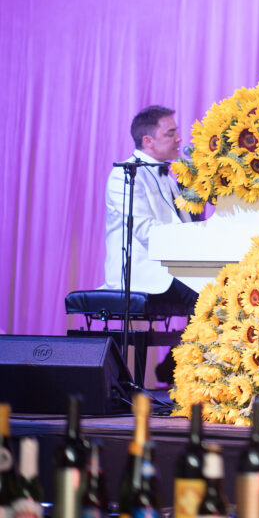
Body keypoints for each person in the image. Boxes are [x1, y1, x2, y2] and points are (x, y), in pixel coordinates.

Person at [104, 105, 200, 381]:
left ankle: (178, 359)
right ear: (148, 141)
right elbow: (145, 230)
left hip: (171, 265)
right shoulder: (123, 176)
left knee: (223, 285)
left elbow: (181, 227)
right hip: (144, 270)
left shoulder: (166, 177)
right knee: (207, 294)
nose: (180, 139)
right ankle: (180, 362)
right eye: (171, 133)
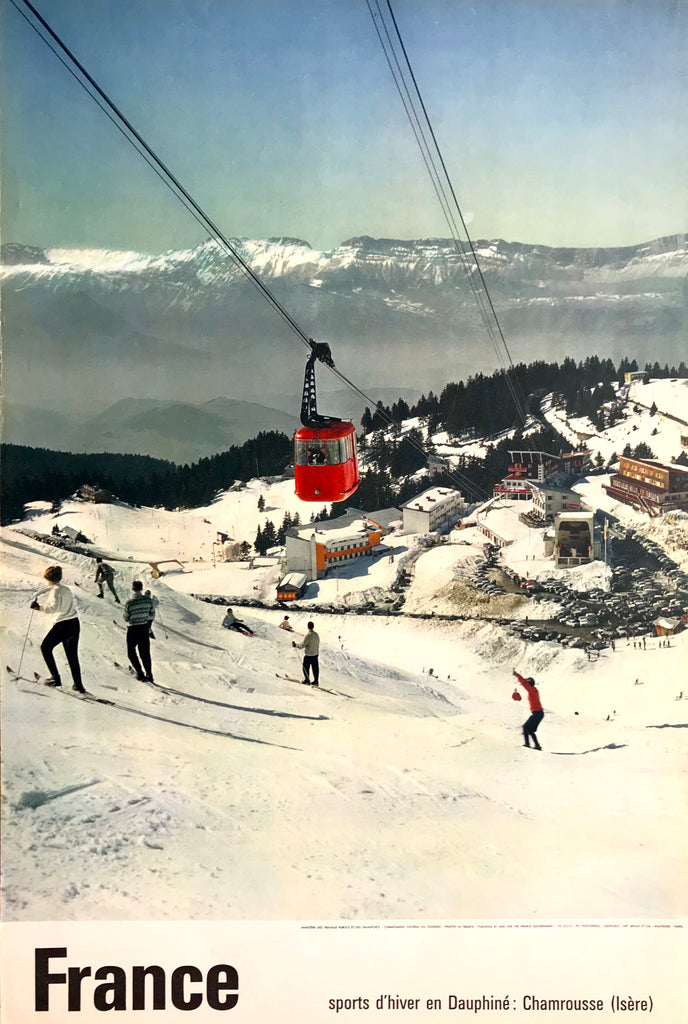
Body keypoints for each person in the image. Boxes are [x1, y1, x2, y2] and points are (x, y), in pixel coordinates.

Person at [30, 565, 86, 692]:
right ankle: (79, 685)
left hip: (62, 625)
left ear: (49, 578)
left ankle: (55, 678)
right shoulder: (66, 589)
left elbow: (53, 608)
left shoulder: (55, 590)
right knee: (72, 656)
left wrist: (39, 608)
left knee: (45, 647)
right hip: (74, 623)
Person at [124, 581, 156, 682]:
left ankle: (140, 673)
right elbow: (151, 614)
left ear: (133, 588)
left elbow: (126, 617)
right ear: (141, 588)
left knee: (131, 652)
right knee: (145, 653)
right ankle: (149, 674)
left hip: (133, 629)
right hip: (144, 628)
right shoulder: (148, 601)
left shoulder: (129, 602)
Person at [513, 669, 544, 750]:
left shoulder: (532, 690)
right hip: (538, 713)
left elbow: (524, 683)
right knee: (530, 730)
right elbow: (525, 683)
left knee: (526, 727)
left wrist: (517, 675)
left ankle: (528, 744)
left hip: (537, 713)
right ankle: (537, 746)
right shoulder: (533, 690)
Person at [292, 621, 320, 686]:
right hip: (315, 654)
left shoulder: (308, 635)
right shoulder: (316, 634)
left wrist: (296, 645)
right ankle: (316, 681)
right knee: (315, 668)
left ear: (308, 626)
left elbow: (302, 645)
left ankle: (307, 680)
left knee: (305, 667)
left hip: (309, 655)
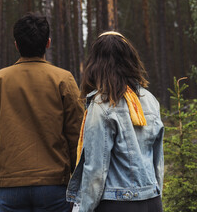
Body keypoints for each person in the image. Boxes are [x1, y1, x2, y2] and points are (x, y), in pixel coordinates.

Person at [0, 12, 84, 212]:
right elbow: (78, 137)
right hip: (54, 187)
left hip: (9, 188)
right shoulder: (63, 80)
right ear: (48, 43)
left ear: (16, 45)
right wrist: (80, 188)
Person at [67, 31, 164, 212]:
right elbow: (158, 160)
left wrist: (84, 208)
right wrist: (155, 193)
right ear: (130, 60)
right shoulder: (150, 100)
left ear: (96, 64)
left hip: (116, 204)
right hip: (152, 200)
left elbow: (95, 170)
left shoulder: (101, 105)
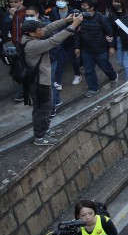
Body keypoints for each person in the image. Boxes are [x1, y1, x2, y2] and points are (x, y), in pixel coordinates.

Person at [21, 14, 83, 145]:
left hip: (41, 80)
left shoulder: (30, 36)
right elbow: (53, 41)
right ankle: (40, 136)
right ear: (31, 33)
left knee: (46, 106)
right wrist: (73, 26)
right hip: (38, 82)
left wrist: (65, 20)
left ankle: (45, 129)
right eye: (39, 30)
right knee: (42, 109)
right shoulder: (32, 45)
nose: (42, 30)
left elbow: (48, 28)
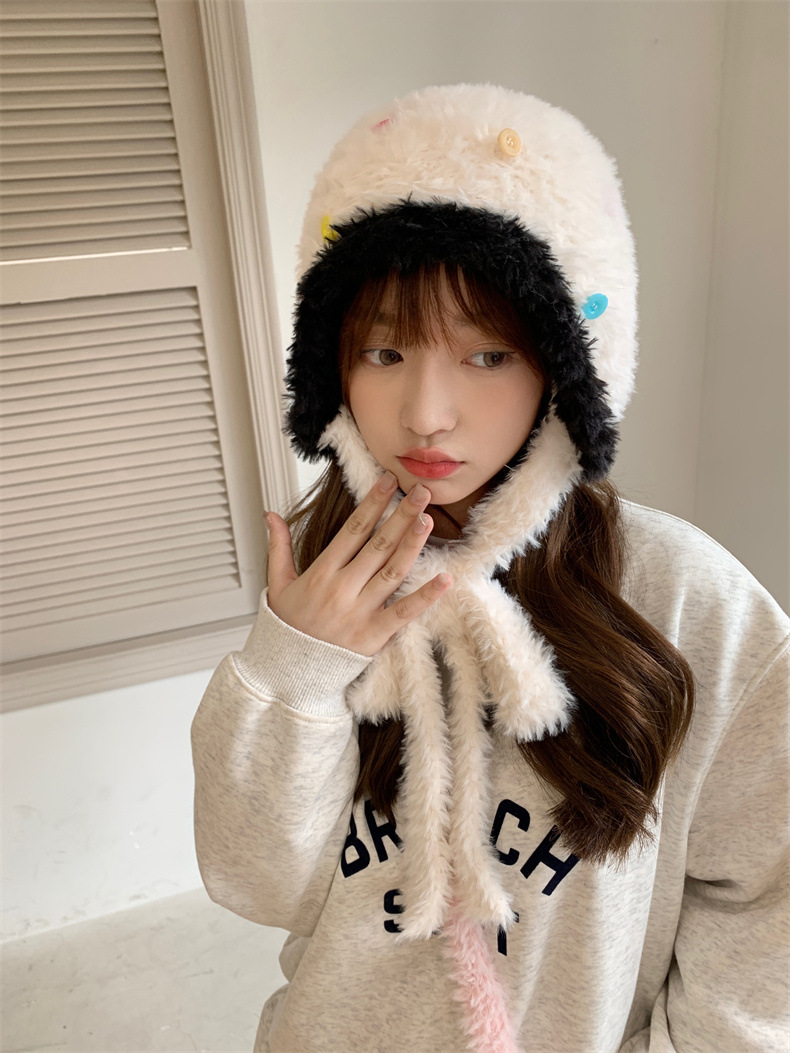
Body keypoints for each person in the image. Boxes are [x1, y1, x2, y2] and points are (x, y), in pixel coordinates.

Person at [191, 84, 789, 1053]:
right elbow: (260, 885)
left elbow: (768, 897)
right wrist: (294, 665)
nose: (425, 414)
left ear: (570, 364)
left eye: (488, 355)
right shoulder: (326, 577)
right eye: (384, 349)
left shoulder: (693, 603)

→ YOUR ASSIGNMENT
The required output is the exact run of lines from the start of the records through the line containing "left shoulder: (129, 602)", both ends included, with no pictures.

→ WRITTEN ANSWER
Body keypoints for each person in the image. Boxes are [x1, y1, x2, y2] and points are (x, y), in pixel coordinates.

Person at [104, 105, 200, 381]:
left ankle: (178, 359)
right ear: (148, 141)
right elbow: (145, 230)
left hip: (171, 265)
right shoulder: (123, 176)
left knee: (223, 285)
left elbow: (181, 227)
right hip: (144, 270)
left shoulder: (166, 177)
right knee: (207, 294)
nose: (180, 139)
right ankle: (180, 362)
right eye: (171, 133)
Body keypoints for each person in the image. Boxes are [x1, y1, x2, y2] and points are (x, y), in pixel coordinates.

Person at [30, 565, 86, 692]:
right ankle: (79, 685)
left hip: (62, 625)
left ear: (49, 578)
left ankle: (55, 678)
right shoulder: (66, 589)
left elbow: (53, 608)
left shoulder: (55, 590)
right knee: (72, 656)
left wrist: (39, 608)
left knee: (45, 647)
right hip: (74, 623)
Person at [124, 581, 156, 682]:
left ankle: (140, 673)
right elbow: (151, 614)
left ear: (133, 588)
left elbow: (126, 617)
right ear: (141, 588)
left knee: (131, 652)
right knee: (145, 653)
right ankle: (149, 674)
left hip: (133, 629)
right hip: (144, 628)
right shoulder: (148, 601)
left shoulder: (129, 602)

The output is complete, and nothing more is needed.